Grace Beahm // The Post and Courier
“My first thought is I want him to have retribution,” said Daniel Russell-Einhorn, owner of Afordabike on King Street, about the driver of a van that hit and killed bicyclist Mitchell Hollon.
Bicycling enthusiasts say it's time for stiffer laws and penalties for fatal wrecks after the driver of a van that struck and killed a popular cyclist last week was charged only with a traffic infraction.
"That's it?" a stunned Jason Wilson said Thursday after learning that the driver of an AT&T work van was being charged with improper lane use. "He took a life."
Local bike shop owner Daniel Russell-Einhorn expressed similar sentiments.
"My first thought is I want him to have retribution, I want him to come to justice," Russell-Einhorn said at his Affordabike on King Street.
"On the other hand, I know that as good as it would make somebody feel, I don't think it will make riding bikes any safer."
Charleston police charged van driver Gregory Rupley with improper lane usage in the accident that killed anesthesiologist Mitchell Hollon July 5 on the James Island connector. The morning rush-hour collision sent Hollon over the wall of the westbound lane, 40 feet to the marsh below.
Rupley, 44, of Ashley Hall Road, has a Sept. 1 traffic court date. He faces a $113 penalty and a potential two-point violation on his record, police said.
Charleston Police Traffic Division Lt. Chip Searson said the charge is the closest applicable under state law involving a car-versus-bike accident, fatal or otherwise. Rupley is accused of drifting into the breakdown lane, where he struck Hollon from behind.
The driver showed no "willful or wanton disregard for public safety," Searson said, meaning the only option was to file a traffic infraction.
Section 56-5-1900 of the state code states, "A vehicle shall be driven as nearly as practicable entirely within a single lane and shall not be moved from the lane until the driver has first ascertained that such movement can be made with safety."
Said Searson, "There's no evidence he was impaired by narcotics, or he was intoxicated or traveling at an excessive speed. In South Carolina, when you don't have those, all you have is what the traffic charge is."
Searson said there is evidence that Rupley was using a mobile device around the time of the accident, since an investigation of Rupley's pattern showed activity immediately before Rupley's 911 call.
But since it is not against the law to use a cellular or texting device while driving in South Carolina, no heightened charges were possible, he said.
"I'm sure what happened is he simply took his eyes off the road," he said. "Nearly every accident we have is because of driver inattention."
Charleston attorney David Aylor, who represents Rupley, issued a statement Thursday saying his client had cooperated, turned over his cellphone and computer, and that investigators had ruled out his using a cellphone or texting at the time of the accident.
He later amended his statement to remove the reference to investigators ruling out the use of a cellphone at the time of the incident, saying instead that Rupley told investigators that he was not on the phone at the time of the incident.
"Mr. Rupley is very saddened by the accidental death of Dr. Hollon," the statement added, "and his thoughts and prayers are with Dr. Hollon's family, friends and patients."
There is local precedent of motor vehicle operators receiving relatively light charges in cases involving death.
In May of 2010, Mount Pleasant police decided not to file criminal charges against the driver of an SUV who ran into two motorcyclists at a stop light, killing both. He was cited for traveling too fast for conditions, a minor traffic violation, and paid a fine.

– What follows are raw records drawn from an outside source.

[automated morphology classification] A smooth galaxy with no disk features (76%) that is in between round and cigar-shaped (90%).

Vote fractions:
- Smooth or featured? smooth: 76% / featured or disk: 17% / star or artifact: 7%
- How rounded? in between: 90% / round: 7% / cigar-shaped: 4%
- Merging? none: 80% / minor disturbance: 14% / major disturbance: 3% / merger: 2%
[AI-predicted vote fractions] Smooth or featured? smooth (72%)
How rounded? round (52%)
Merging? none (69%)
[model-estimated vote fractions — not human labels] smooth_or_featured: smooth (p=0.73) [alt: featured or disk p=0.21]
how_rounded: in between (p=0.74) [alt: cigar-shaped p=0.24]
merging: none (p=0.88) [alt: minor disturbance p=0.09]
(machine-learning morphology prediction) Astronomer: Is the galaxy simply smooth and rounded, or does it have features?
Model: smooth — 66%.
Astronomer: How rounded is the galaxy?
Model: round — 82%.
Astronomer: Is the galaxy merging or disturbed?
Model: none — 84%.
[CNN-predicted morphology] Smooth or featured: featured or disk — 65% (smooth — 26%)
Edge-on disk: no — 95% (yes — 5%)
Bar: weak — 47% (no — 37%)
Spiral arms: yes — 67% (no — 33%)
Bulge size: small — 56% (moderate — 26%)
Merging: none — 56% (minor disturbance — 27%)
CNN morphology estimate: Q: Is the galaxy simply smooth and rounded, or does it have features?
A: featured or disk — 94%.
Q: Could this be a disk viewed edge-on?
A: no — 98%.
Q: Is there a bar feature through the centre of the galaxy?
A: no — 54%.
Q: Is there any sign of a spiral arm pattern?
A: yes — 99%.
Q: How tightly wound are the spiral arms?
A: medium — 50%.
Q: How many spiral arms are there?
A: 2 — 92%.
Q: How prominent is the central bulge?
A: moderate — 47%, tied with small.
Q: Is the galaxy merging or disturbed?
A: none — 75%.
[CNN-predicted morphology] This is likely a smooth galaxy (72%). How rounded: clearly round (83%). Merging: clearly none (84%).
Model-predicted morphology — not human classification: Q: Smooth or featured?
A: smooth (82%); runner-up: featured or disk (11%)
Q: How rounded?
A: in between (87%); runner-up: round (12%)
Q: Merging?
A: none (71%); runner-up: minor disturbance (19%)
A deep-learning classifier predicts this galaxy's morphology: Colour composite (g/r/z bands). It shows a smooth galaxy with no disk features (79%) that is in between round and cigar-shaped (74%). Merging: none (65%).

Also last year, 21-year-old Charlotte White was charged with following too closely in an accident that killed noted biking enthusiast Edwin Gardner, 64, while he was riding his bicycle on Montagu Street near Lockwood Boulevard.
She opted for a legal move known as "forfeiting a bond," meaning she did not appear in court on the charges but paid between $100 and $200 to the clerk of court that settled the ticket. She did not admit guilt or contest the allegation, said her attorney, David Michel.
Gedney Howe, the attorney for Hollon's family, said Thursday he would leave the question about the proper charge up to police authorities.
Sharing the road
Other members of the biking community said the minimal charge and Hollon's death should be reasons for local forces to unite behind road improvements and driver education.
Steve Merz, sales manager of the Bicycle Shop on Meeting Street, said immediate responses should include "share the road" signs on major routes, reminding drivers that cyclists may be present. The signs would reinforce safety the same way the universal "deer crossing" sign does in rural areas.
Merz added that the fault for Hollon's death goes higher than that one collision, saying the state has allowed an anti-biking culture. "It's the people who set up the law's fault," he said.
Wendy Hicks, another local recreational cyclist, said student-drivers need to be taught from their earliest behind-the-wheel lessons that the presence of a bike is not license to become aggressive or to question the rights of riders or pedestrians using roadways.
"Public roads are for everyone, not just cars," she said.